Of course, Brown’s cause was a noble one, though his means were foul. Many outside the United States view the terrorists in the same light. (Obviously I disagree) These people feel the terrorists were right to oppose the US, but “went too far.” Making a martyr of them in a “fair” trial will only send a generation of men into battle singing some equivalent of “John Brown’s Body.”
There is no up side to this decision.

November 18th, 2009 | 3:57 pm | #1
Hello Mr Reynolds,
I tend to agree with your analysis. As I understand you, the plaintiffs are so guilty that there is no possibility of acquittal, but at least some chance that they may become sympathetic figures.
I think though, that we may just ahve to swallow the medicine here and try them anyway. If justice were a sword this would be one of the unintended consequences of allowing everyone a fair trial. Your position that we should reclassify them as prisoners of war is a legitimate one, and not one that I would argue with. However, it would seem that some sort of due process is in order for the prisoners (of war or state).
Just some thoughts. Not really disagreeing with your whole analysis, just some of its implications. God bless.
November 18th, 2009 | 6:08 pm | #2
I don’t think you have to be even marginally disinterested in the Obama administration and its work to realize that whether this is a show trial or not, this is part of their intention to show the world that we are no longer run by George Bush.
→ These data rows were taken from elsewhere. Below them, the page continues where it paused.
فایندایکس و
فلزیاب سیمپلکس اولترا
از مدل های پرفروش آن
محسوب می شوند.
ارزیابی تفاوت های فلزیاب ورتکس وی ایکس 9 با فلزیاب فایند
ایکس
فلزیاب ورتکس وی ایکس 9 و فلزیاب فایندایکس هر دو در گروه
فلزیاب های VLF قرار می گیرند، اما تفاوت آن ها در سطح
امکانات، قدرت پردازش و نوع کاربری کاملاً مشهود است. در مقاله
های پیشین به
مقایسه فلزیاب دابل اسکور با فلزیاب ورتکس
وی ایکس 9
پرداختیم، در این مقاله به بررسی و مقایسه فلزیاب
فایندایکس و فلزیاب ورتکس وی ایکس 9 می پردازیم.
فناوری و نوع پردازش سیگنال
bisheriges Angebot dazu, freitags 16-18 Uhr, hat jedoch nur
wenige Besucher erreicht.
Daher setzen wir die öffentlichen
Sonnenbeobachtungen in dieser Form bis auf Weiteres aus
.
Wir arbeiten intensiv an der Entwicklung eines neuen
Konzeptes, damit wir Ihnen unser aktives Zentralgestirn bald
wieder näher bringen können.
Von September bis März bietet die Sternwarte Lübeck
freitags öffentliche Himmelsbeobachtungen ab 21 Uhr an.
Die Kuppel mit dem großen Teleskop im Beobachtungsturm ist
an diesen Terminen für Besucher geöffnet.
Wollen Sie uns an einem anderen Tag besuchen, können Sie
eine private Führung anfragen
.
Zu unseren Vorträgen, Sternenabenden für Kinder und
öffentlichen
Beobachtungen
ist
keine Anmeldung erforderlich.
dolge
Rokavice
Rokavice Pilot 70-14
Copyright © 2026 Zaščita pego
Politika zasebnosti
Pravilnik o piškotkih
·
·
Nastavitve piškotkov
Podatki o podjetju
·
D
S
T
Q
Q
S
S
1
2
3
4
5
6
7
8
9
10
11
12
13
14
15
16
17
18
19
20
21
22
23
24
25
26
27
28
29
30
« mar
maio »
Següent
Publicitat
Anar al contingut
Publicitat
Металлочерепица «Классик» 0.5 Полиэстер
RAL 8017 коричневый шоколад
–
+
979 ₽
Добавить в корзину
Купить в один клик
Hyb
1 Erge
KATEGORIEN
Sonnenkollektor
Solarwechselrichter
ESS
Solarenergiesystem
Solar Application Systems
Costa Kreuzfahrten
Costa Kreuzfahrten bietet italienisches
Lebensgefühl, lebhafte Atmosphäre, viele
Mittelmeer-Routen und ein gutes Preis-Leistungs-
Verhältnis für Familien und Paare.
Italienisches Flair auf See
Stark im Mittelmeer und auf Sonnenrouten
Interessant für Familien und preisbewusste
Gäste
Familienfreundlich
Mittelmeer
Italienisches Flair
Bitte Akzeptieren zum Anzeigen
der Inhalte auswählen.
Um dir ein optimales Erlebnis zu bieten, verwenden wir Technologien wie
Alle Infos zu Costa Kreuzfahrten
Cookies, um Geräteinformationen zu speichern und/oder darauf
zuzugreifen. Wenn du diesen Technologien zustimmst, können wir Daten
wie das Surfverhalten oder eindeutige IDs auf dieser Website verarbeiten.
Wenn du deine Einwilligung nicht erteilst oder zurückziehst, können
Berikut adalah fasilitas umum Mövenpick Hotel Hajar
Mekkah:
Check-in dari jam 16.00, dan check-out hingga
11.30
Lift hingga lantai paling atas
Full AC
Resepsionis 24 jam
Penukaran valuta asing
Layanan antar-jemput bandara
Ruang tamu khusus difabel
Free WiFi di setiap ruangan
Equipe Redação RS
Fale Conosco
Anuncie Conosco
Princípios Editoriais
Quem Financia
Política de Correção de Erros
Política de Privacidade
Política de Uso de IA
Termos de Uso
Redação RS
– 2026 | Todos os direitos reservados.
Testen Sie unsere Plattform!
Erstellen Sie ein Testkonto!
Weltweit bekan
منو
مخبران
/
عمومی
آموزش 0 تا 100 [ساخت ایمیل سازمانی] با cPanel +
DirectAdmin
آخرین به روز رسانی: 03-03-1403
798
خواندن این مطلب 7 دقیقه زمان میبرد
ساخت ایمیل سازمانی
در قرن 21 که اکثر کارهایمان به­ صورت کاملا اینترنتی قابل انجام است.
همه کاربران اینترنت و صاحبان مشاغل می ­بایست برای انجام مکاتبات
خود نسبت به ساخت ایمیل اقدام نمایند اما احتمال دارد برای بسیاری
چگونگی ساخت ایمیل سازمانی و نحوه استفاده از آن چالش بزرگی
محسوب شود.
And in this case, we are seeking to avoid treating these enemy combatants as enemies for the sake of showing that we are interested in civil justice and not conducting a war against Islam.
The problem, of course, is that these men are of a type of Islam which is at war with us. We have to be sophisticated enough to know that not every Muslim is a Jihadist, but that the Jihadists are actually bent on destroying us — and whether the non-Jihadists are sophisticated enough to grasp this should not matter.
These men are prisoners of war, and if we do not execute them, that’s a miliatry decision; it might actually be the right military decision — I’d be willing to try it out becasue we can take it back if it turns out we were wrong about making them life-long prisoners of the military. But it is a military matter and we should let the miliatry do what it does best — which is protect us from lawless enemies.
This trial is an attempt to leverage our system of law into some kind of peace offering to the world, and that’s stupid. Either we are at war wit the people trying to kill us, or we are just waiting for the next attack. There is no middle ground in this conflict.
November 19th, 2009 | 12:10 am | #3
Frank,
Not to worry you, but I totally agree with you.